Table 6. Positive rates of sIgE to individual allergen sources in different age groups, n (%).

As shown in Table 7, 1,157 patients (27.89%) were in the low-concentration group, 361 (8.70%) were in the medium-concentration group, and 2,631 (63.41%) were in the high-concentration group. The levels of total serum IgE varied across different age groups (H = 100.56; p < 0.001). The high-concentration group generally showed an increasing trend up to the age of 11–15 years, followed by a gradual decline.

Table 7

Table 7. Total Serum IgE level in different age groups, n (%).

4 Discussion

Over the past few decades, the prevalence of allergic diseases has significantly increased worldwide, particularly in industrialized nations (15). A comprehensive study spanning 18 Chinese cities revealed that the self-reported prevalence of AR among adults was 17.6%, with asthma and atopic dermatitis affecting 4.2% and 2.42% of the adult population, respectively (16–18). It is worth noting that the incidence rates are even more pronounced among children and adolescents. Specifically, in Wuhan, China, 28.6% of children aged 6–12 years suffered from AR (19). Moreover, in 2020, the prevalence of asthma among 4-year-old urban boys in China escalated to 10.27%, and atopic dermatitis affected 12.94% of children aged 1–7 years (20, 21).

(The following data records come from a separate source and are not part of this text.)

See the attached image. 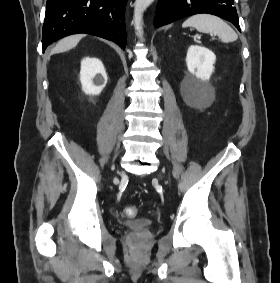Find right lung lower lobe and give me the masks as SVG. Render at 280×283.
<instances>
[{
    "label": "right lung lower lobe",
    "instance_id": "1",
    "mask_svg": "<svg viewBox=\"0 0 280 283\" xmlns=\"http://www.w3.org/2000/svg\"><path fill=\"white\" fill-rule=\"evenodd\" d=\"M127 0H47L42 48L65 36L89 33L126 47Z\"/></svg>",
    "mask_w": 280,
    "mask_h": 283
}]
</instances>
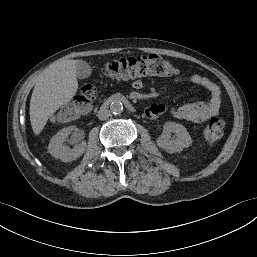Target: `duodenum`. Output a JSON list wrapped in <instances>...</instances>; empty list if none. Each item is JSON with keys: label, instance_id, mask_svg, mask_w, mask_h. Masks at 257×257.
<instances>
[{"label": "duodenum", "instance_id": "obj_1", "mask_svg": "<svg viewBox=\"0 0 257 257\" xmlns=\"http://www.w3.org/2000/svg\"><path fill=\"white\" fill-rule=\"evenodd\" d=\"M113 102H121L123 103L128 109L130 110H134V107H133V104L132 102L125 96L123 95H120V94H117V95H113L107 99H105L103 102H102V105L101 107L104 108L106 106H108L110 103H113Z\"/></svg>", "mask_w": 257, "mask_h": 257}]
</instances>
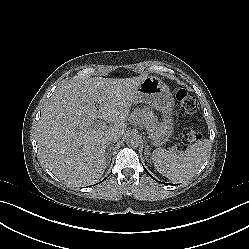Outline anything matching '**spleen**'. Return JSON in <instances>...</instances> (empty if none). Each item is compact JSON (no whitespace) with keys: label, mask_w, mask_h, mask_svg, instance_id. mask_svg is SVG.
Masks as SVG:
<instances>
[{"label":"spleen","mask_w":249,"mask_h":249,"mask_svg":"<svg viewBox=\"0 0 249 249\" xmlns=\"http://www.w3.org/2000/svg\"><path fill=\"white\" fill-rule=\"evenodd\" d=\"M211 144L209 140L194 143L182 153L176 151L154 150L152 161L157 171L169 180L177 181L186 177L188 172H196L209 158Z\"/></svg>","instance_id":"spleen-1"}]
</instances>
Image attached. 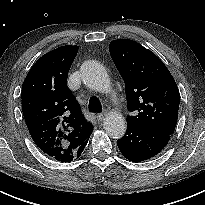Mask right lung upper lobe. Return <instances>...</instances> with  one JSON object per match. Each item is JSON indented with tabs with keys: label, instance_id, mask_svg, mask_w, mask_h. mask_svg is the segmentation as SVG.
Returning <instances> with one entry per match:
<instances>
[{
	"label": "right lung upper lobe",
	"instance_id": "cb5924a9",
	"mask_svg": "<svg viewBox=\"0 0 205 205\" xmlns=\"http://www.w3.org/2000/svg\"><path fill=\"white\" fill-rule=\"evenodd\" d=\"M78 46L54 49L32 66L22 86V111L35 144L49 157L70 162L93 130L67 86Z\"/></svg>",
	"mask_w": 205,
	"mask_h": 205
}]
</instances>
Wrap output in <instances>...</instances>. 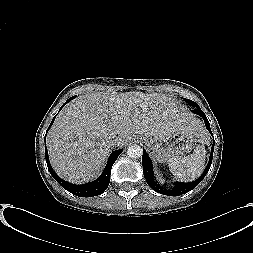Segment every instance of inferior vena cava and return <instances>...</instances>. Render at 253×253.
Returning <instances> with one entry per match:
<instances>
[{
  "instance_id": "1",
  "label": "inferior vena cava",
  "mask_w": 253,
  "mask_h": 253,
  "mask_svg": "<svg viewBox=\"0 0 253 253\" xmlns=\"http://www.w3.org/2000/svg\"><path fill=\"white\" fill-rule=\"evenodd\" d=\"M111 145L115 148H120L122 146V138L120 136H113L111 138Z\"/></svg>"
}]
</instances>
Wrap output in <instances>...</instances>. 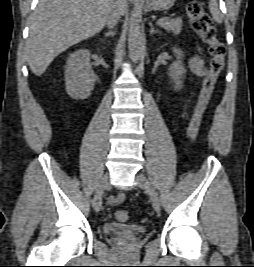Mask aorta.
<instances>
[{"label": "aorta", "mask_w": 254, "mask_h": 267, "mask_svg": "<svg viewBox=\"0 0 254 267\" xmlns=\"http://www.w3.org/2000/svg\"><path fill=\"white\" fill-rule=\"evenodd\" d=\"M128 49L131 60L137 63L143 53L144 39L141 32L140 20L135 15L131 16L129 22Z\"/></svg>", "instance_id": "aorta-1"}]
</instances>
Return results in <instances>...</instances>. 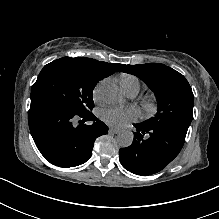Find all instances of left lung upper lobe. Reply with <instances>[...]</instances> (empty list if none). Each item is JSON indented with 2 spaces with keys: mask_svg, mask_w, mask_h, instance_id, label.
<instances>
[{
  "mask_svg": "<svg viewBox=\"0 0 219 219\" xmlns=\"http://www.w3.org/2000/svg\"><path fill=\"white\" fill-rule=\"evenodd\" d=\"M123 72L140 78L155 93V117L143 123L186 134L193 119L194 95L186 78L164 64L127 65Z\"/></svg>",
  "mask_w": 219,
  "mask_h": 219,
  "instance_id": "left-lung-upper-lobe-1",
  "label": "left lung upper lobe"
}]
</instances>
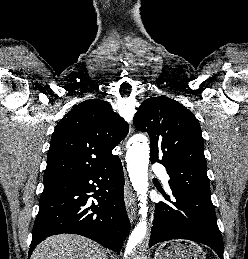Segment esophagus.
Instances as JSON below:
<instances>
[{
    "instance_id": "obj_1",
    "label": "esophagus",
    "mask_w": 248,
    "mask_h": 259,
    "mask_svg": "<svg viewBox=\"0 0 248 259\" xmlns=\"http://www.w3.org/2000/svg\"><path fill=\"white\" fill-rule=\"evenodd\" d=\"M132 132V127L130 125L129 128V134ZM131 186L129 183V180L127 178V176L125 177V185H124V201H125V206H126V211L129 217V220L131 222H134V220L136 219V210L135 207L131 201Z\"/></svg>"
}]
</instances>
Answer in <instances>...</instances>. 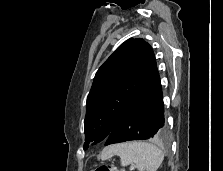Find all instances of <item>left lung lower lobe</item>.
Returning a JSON list of instances; mask_svg holds the SVG:
<instances>
[{
	"mask_svg": "<svg viewBox=\"0 0 223 171\" xmlns=\"http://www.w3.org/2000/svg\"><path fill=\"white\" fill-rule=\"evenodd\" d=\"M162 87L157 66L106 139L105 145L130 140L165 139Z\"/></svg>",
	"mask_w": 223,
	"mask_h": 171,
	"instance_id": "0a47b994",
	"label": "left lung lower lobe"
}]
</instances>
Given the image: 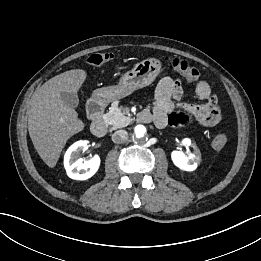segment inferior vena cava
<instances>
[{"mask_svg": "<svg viewBox=\"0 0 261 261\" xmlns=\"http://www.w3.org/2000/svg\"><path fill=\"white\" fill-rule=\"evenodd\" d=\"M128 133L125 130H118L112 134V141L117 144L124 143L127 140Z\"/></svg>", "mask_w": 261, "mask_h": 261, "instance_id": "1", "label": "inferior vena cava"}]
</instances>
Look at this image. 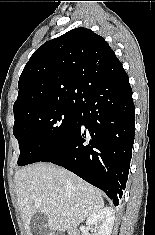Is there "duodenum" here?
<instances>
[{
  "mask_svg": "<svg viewBox=\"0 0 155 235\" xmlns=\"http://www.w3.org/2000/svg\"><path fill=\"white\" fill-rule=\"evenodd\" d=\"M68 235H80L79 234V231L76 230V229H71L69 232H68Z\"/></svg>",
  "mask_w": 155,
  "mask_h": 235,
  "instance_id": "duodenum-1",
  "label": "duodenum"
}]
</instances>
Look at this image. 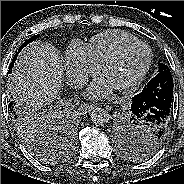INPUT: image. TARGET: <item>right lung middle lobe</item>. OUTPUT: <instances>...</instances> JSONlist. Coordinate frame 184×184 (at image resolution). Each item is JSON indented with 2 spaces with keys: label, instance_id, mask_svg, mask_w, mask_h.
<instances>
[{
  "label": "right lung middle lobe",
  "instance_id": "dd1d6c3e",
  "mask_svg": "<svg viewBox=\"0 0 184 184\" xmlns=\"http://www.w3.org/2000/svg\"><path fill=\"white\" fill-rule=\"evenodd\" d=\"M37 37L39 35L29 38L21 45L10 63L9 73L18 53ZM10 105L16 129L27 149L42 162L54 163L56 158L52 154V144L60 139L67 140L69 136L61 113L55 109L38 112V108L29 107L18 99L13 100Z\"/></svg>",
  "mask_w": 184,
  "mask_h": 184
}]
</instances>
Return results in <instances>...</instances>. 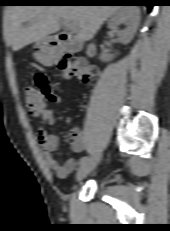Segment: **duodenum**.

Previous research has highlighted substantial regional variations in allergen source distribution. In Europe and the Americas, common inhaled allergen sources include pollen, house dust mites, and pet dander, whereas food allergen sources predominantly consist of peanuts, milk, and eggs during childhood (22–25). Conversely, in Asia, sensitization to house dust mites is generally the most prevalent, but the spectrum of food allergies is more diverse (26–29). Notably, sensitization rates to shellfish and seafood in Southeast Asia are significantly higher than those in other regions (30). Furthermore, climatic conditions play a pivotal role in allergen source distribution. In tropical and subtropical regions, sensitization to house dust mites is often positively correlated with the annual average humidity, whereas in temperate regions, seasonal pollen allergies are more prevalent (31, 32).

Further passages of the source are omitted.